Question

An airplane is in level flight at a speed of 400 km/h and an altitude of 1000 m when it drops a bomb. (a) find the time it takes the bomb to reach the bottom . (b) find the bomb's speed when it strikes the ground.

Answer 1

First, convert the speed from km h^-1 to m s^-1.\[\frac{400}{3.6} \approx 111.11 m s^{-1}\]When the plane drops the bomb, the bomb experiences a speed of 111.11 m s^-1 horizontally due to inertia.

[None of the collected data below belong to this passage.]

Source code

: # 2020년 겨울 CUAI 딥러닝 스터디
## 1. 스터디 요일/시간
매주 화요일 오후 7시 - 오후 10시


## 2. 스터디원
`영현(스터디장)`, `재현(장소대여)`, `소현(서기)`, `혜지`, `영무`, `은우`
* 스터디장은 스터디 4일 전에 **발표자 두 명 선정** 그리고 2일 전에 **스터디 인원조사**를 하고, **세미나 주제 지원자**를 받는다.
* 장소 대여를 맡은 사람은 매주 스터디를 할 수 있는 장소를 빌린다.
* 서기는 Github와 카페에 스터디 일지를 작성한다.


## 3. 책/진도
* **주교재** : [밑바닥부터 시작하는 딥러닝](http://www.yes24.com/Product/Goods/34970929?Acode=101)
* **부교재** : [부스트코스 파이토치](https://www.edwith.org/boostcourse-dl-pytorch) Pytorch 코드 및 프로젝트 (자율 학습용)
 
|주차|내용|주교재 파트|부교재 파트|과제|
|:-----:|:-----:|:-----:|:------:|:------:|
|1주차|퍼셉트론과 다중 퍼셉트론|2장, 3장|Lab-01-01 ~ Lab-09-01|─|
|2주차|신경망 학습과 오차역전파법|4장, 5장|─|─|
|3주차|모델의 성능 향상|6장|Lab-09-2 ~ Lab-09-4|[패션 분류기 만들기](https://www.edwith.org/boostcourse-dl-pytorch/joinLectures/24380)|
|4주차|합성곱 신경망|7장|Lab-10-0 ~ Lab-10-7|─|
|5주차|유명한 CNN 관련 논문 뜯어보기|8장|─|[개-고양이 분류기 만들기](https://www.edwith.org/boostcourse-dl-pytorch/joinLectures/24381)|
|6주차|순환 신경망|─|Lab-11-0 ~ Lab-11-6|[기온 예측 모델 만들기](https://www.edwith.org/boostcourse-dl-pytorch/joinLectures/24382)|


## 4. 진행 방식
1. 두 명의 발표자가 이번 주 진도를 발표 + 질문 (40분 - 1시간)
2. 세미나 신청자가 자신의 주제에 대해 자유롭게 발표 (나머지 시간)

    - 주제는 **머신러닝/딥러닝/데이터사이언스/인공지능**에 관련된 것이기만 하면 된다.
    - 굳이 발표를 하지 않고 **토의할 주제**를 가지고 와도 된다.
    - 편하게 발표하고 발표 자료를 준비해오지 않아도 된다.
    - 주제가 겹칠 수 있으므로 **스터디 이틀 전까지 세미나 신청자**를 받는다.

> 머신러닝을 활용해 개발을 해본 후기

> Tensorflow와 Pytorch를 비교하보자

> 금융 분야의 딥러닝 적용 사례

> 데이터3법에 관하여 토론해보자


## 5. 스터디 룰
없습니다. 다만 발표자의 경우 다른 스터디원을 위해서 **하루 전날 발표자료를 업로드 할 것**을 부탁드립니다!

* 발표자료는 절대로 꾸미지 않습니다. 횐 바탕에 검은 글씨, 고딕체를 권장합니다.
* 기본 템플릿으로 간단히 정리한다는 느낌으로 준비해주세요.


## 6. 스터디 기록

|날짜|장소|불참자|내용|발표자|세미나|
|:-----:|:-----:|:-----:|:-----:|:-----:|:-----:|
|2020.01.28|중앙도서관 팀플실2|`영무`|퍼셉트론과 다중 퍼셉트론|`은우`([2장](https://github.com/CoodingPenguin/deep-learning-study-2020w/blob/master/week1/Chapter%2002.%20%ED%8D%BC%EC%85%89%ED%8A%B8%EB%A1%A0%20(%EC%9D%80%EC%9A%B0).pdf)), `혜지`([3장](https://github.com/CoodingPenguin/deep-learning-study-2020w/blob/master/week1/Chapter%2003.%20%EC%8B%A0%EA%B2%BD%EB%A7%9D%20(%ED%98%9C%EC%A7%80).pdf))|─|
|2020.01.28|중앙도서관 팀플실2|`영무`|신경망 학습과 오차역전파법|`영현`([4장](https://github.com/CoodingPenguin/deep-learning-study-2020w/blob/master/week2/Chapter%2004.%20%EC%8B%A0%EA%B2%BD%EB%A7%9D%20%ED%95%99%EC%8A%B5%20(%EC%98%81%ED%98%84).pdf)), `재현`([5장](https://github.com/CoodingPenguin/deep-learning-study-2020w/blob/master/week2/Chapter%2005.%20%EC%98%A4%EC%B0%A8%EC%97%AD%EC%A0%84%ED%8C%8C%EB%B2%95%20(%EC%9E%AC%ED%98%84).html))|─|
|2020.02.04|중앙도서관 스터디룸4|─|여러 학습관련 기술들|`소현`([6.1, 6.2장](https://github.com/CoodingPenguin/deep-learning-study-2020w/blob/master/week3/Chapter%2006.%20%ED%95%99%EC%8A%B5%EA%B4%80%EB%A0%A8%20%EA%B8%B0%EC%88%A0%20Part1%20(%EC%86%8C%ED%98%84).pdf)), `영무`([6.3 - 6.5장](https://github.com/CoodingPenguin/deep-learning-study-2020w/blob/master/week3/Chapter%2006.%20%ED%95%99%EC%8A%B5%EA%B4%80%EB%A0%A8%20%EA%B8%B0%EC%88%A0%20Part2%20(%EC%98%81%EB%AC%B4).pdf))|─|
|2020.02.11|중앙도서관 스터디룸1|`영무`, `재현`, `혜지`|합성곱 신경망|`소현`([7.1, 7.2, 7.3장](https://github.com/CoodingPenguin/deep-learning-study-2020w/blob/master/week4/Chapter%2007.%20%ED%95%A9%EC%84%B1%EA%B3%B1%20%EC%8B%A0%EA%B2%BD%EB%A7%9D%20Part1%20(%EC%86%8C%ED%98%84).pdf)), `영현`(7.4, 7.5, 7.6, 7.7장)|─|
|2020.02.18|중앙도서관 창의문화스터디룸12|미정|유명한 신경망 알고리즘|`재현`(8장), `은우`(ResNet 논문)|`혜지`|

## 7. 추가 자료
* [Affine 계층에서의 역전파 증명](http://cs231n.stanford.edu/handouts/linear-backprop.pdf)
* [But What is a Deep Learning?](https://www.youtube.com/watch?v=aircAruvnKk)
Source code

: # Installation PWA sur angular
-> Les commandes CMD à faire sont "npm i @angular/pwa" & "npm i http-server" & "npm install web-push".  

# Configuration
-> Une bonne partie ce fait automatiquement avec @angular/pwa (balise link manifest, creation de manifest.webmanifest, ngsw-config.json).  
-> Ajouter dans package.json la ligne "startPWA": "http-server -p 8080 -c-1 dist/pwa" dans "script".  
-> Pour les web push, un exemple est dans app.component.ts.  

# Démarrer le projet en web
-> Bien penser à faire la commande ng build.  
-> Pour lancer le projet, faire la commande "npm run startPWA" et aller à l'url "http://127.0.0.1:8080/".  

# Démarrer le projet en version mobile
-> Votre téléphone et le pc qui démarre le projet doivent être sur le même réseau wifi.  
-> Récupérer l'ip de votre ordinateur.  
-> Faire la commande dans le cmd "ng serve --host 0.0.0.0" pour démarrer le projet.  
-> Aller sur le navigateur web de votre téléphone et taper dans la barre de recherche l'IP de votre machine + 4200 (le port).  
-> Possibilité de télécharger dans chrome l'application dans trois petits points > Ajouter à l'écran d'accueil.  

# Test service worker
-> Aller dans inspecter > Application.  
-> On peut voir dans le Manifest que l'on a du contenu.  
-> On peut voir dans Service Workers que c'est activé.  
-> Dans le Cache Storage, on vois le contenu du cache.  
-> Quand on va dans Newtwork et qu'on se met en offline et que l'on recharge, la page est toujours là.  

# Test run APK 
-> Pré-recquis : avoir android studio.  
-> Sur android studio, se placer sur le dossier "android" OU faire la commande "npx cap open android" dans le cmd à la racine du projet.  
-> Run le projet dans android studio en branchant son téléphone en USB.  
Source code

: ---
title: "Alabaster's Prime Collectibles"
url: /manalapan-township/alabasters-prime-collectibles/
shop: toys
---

Using the formula, \[s=ut+\frac{at^{2}}{2}\]The horizontal displacement of the bomb will be\[s _{x}=111.11t\]Taking the upwards direction as positive, the vertical displacement of the bomb will be\[s_{y}=-\frac{g t^{2}}{2}\]For the bomb to reach the bottom, it needs to travel a vertical displacement of -1000 m.\[-1000=-\frac{g t^{2}}{2}\]\[t=\sqrt{\frac{2000}{g}}\]Taking g to be 9.81 m s^-2,\[t=\sqrt{\frac{2000}{9.81}}\]\[t \approx14.3 s\]So, the time taken for the bomb to reach the bottom is 14.3 s. Next, using this formula,\[v=u+at\]The horizontal velocity of the bomb will be\[v_{x}=111.11\]The vertical velocity of the bomb will be\[v_{y}=-g t\]To find the speed, you need to use the pythagoras' theorem,\[|v|=\sqrt{v_{x}^{2}+v_{y}^{2}}\]\[|v|=\sqrt{111.11^{2}+(-g t)^{2}}\]\[|v|=\sqrt{111.11^{2}+(-9.81(14.3))^{2}}\]\[|v|\approx179ms^{-1}\]So, the speed of the bomb when it strikes the ground is 179 m s^-1.